Humanist Association of the Greater Sacramento Area (HAGSA) (

A longtime HAGSA member (since 1987), Mynga Futrell also has had lengthy experience with Alzheimer’s disease, both as a caregiver and as a volunteer (since 2001) for the Alzheimer’s Association here in Sacramento.

Returning to California from Kentucky after a 3-year experience (caring for her mother who had Alzheimer’s), Mynga began volunteering locally right away. She first joined the Education Committee and began helping to plan “Understanding Memory Loss,” an annual conference targeting Alzheimer’s Disease and related dementias. That Sacramento-based event brings to caregivers and professionals the latest research, strategies, and resources. (Last year’s conference drew 386 attendees.) Since 2010, Mynga has also served on the Program Committee of the Alzheimer’s Association of Northern California and Nevada, helping to improve and advance programs and services in a region covering several counties.

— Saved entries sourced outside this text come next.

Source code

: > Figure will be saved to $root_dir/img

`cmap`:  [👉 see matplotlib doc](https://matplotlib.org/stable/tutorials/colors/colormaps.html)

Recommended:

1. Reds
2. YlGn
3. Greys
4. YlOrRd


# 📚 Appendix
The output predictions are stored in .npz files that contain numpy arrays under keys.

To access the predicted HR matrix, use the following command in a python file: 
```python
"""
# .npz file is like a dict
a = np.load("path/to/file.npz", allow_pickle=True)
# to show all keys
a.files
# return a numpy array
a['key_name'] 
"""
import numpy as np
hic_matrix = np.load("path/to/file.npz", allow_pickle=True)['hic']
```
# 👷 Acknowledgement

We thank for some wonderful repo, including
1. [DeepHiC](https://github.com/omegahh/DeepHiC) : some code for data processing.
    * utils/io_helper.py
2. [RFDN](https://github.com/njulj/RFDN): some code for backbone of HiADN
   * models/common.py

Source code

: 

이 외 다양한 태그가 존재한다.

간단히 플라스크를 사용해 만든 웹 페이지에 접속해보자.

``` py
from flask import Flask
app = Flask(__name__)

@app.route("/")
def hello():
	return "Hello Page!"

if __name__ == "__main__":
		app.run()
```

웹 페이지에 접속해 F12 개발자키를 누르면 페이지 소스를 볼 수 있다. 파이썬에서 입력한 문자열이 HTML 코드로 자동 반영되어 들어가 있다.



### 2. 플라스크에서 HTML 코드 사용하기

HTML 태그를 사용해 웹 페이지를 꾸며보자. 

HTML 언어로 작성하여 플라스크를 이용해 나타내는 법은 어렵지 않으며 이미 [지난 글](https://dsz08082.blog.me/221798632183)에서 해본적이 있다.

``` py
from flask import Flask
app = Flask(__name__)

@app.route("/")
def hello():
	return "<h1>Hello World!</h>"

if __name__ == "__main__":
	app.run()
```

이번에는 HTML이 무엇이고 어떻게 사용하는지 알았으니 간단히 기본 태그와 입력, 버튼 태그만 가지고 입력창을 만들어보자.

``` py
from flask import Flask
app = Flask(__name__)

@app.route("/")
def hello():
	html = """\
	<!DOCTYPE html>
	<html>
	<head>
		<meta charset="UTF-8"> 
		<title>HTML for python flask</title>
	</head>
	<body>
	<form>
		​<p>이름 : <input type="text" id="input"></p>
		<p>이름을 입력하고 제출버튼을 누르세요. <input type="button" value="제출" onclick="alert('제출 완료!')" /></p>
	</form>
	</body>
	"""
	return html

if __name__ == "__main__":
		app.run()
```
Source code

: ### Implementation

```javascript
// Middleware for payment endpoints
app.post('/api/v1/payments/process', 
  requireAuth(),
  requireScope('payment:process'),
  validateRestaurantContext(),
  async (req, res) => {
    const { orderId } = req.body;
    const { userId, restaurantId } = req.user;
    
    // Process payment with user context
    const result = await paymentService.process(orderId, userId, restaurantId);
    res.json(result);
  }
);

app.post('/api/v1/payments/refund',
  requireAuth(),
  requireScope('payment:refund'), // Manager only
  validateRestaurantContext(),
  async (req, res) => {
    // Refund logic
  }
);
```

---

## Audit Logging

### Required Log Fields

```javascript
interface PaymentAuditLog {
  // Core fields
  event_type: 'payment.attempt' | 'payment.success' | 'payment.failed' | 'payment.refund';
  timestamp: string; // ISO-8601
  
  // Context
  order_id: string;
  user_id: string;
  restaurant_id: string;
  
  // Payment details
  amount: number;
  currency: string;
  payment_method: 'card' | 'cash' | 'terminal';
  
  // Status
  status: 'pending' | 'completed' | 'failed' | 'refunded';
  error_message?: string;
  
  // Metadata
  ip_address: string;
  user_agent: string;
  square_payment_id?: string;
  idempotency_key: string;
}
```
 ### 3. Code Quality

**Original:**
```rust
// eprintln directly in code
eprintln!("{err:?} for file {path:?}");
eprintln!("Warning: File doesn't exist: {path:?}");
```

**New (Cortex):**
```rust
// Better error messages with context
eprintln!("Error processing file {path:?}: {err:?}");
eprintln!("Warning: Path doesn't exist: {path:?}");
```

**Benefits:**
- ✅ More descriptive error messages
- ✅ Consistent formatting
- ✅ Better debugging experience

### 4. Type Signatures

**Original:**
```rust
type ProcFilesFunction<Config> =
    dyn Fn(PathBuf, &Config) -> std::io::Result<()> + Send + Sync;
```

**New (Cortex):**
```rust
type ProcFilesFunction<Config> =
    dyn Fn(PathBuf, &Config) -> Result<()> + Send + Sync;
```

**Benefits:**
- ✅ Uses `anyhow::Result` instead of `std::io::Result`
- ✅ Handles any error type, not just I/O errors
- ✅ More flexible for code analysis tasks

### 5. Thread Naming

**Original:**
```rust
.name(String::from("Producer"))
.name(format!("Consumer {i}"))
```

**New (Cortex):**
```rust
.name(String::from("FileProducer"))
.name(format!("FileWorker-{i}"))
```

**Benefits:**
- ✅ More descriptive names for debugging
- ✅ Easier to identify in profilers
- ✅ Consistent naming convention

Mynga’s presentation will incorporate a brief overview of Alzheimer’s based on “The Science of Hope,” a loosely packaged presentation for general audiences. (It briefly highlights the nature and extent of the disease, and also looks at upcoming demographics and challenges soon to be presented by this disease in California and nationwide.) In the remainder of her presentation, she will be focusing on her personal encounters with this challenging malady.

They began in summer of 1994, when Mynga’s mother’s symptoms made obvious her inability to live alone. Soon Mynga and her husband, Paul, were moving to Kentucky to live with and care for her. They stayed there for almost three years before moving her mother to a dementia care facility for the 18 more months preceding her death. Their humanist leanings prompted several attempts in both settings to prolong and enhance the mother’s social and support networks.

While in Kentucky, and drawing on her background as an instructional developer, Mynga produced supportive resources, among them a small pamphlet, What to Do When Your Friend or Neighbor Has Alzheimer’s. In preparation for the move to the facility, she designed several aids to highlight her mother’s life and help staff and others in the facility to subsequently reminisce with her in meaningful and mutually rewarding ways.

Some of Mynga’s work has been incorporated in a staff training text, The Best Friend’s Approach to Alzheimer’s Care. And, translating those experiences for others, she has presented three times at the annual conference: “From Family to Facility: Bridging the Gap” (2007); “Maxims for Caregivers” (2011); and “The Life Story: Toolkit for Care” (2013).

Your edible and potable contributions to the snack table will, as usual, be most welcome.

Coffee, both regular and decaffeinated, will be provided in the usual abundance.